Back in 1964, ‘organic gardening’ was the province of bearded men with grey socks and sandals and noxious chemicals were bandied around willy-nilly. ‘What are you doing?’ a friend of mine asked a man on the next-door allotment, who was rendered invisible by a cloud of powder. ‘It’s all right’, came the disembodied reply. ‘It’s only DDT.’

Until the mid 1960s, greenhouse plants were grown in clay pots that were tapped with a little wooden mallet to see if they needed water — if they rang they were dry; a gentle thud indicated an adequate dampness. Until the end of that decade, water would be dispensed with a long-spouted can; hosepipes were regarded as an instrument of the Devil — washing the compost from the pot if the pressure was too great.

Licence to prune: Alan Titchmarsh poses as James Bond, circa 1999. (Photo by Julian Barton/TV Times/Future Publishing via Getty Images)

In the early 1960s, bird tables would grace many gardens, but that would be the sum total of any incursion of the natural world, for which ‘nature walks’ were arranged for schoolchildren to local woodland, riversides and meadows where wildlife would thrive. ‘Wildlife Gardens’ and ‘Plants for Pollinators’ were decades away from being recognised as being an important part of home gardening.

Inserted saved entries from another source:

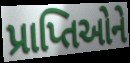
પ્રાપ્તિઓને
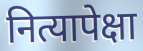
नित्यापेक्षा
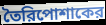
তৈরিপোশাকের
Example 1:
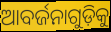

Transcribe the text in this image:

ଆବର୍ଜନାଗୁଡ଼ିକୁ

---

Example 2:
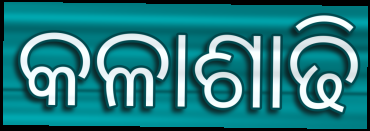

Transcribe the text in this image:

କଳାଶାଢି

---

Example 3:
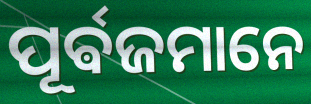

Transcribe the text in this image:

ପୂର୍ଵଜମାନେ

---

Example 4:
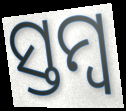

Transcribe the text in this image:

ସ୍ତମ୍ବ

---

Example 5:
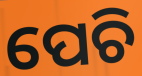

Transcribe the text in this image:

ପେଚି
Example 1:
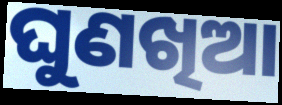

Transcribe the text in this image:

ଘୁଣଖିଆ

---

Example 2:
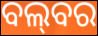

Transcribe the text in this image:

ବଲ୍‌ବର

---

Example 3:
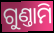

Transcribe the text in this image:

ଗୁଣ୍ତାମି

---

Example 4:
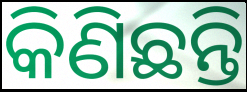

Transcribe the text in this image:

କିଣିଛନ୍ତି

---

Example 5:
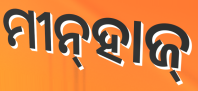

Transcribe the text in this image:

ମୀନ୍‌ହାଜ୍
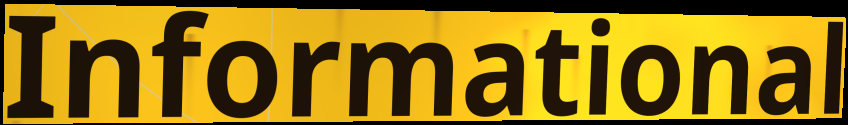
Informational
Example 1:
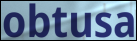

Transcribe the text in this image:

obtusa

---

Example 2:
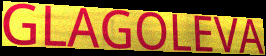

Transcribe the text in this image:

GLAGOLEVA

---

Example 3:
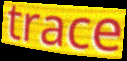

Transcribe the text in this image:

trace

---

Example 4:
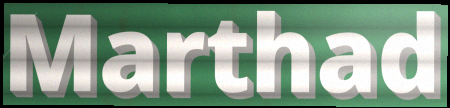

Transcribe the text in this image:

Marthad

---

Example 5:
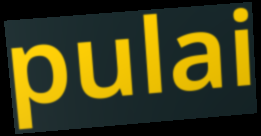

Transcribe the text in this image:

pulai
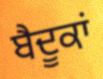
ਬੈਦੂਕਾਂ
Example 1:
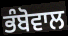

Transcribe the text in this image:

ਭੰਬੋਵਾਲ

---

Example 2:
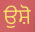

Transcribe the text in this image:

ਉਸ਼ੋ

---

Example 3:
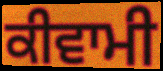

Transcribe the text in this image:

ਕੀਵਾਮੀ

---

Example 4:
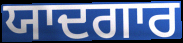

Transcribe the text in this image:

ਯਾਦਗਾਰ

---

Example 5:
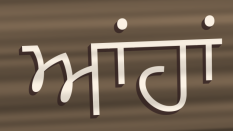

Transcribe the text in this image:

ਆਂਹਾਂ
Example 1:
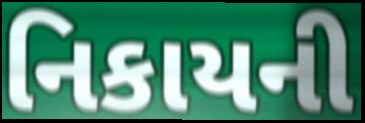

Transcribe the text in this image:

નિકાયની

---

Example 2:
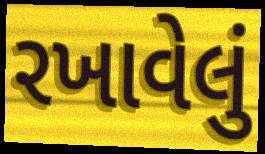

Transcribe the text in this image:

રખાવેલું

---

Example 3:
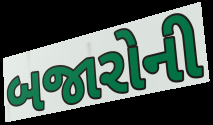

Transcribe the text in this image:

બજારોની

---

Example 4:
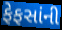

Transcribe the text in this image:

ફેફસાંની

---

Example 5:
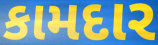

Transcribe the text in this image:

કામદાર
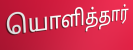
யொளித்தார்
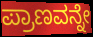
ಪ್ರಾಣವನ್ನೇ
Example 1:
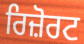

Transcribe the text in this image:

ਰਿਜ਼ੋਰਟ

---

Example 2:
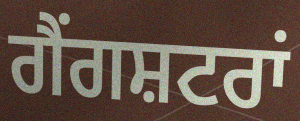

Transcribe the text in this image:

ਗੈਂਗਸ਼ਟਰਾਂ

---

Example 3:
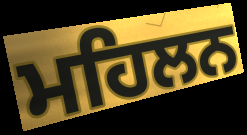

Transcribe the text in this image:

ਮਹਿਲਨ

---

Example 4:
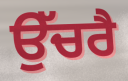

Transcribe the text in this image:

ਉੱਚਰੈ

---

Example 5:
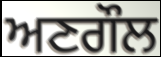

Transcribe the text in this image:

ਅਣਗੌਲ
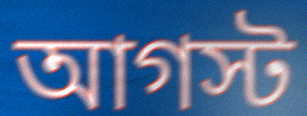
আগস্ট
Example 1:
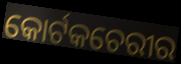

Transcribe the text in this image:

କୋର୍ଟକଚେରୀର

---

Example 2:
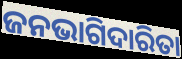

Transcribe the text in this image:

ଜନଭାଗିଦାରିତା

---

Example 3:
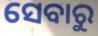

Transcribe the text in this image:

ସେବାରୁ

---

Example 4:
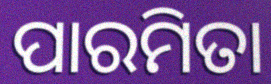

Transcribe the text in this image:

ପାରମିତା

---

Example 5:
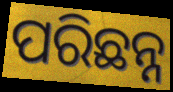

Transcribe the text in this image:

ପରିଛନ୍ନ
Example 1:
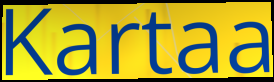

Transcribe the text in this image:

We still have a long way to go in encouraging schools to understand the true value of a garden in introducing a child to the natural world and how it can enrich the curriculum subjects of science, nutrition, art and design and even maths. Teachers might also give a little more consideration to the recommendation of horticulture as a career; our green planet is desperately in need of full-time carers.

Sixty years on, that 15-year-old lad is still gardening and finds himself in the enviable position of having chosen the perfect career in terms of job satisfaction, contentedness with his lot and a feeling that helping things grow and beautifying the earth is one of the noblest of ambitions. And, yes, that ‘lad’ is me.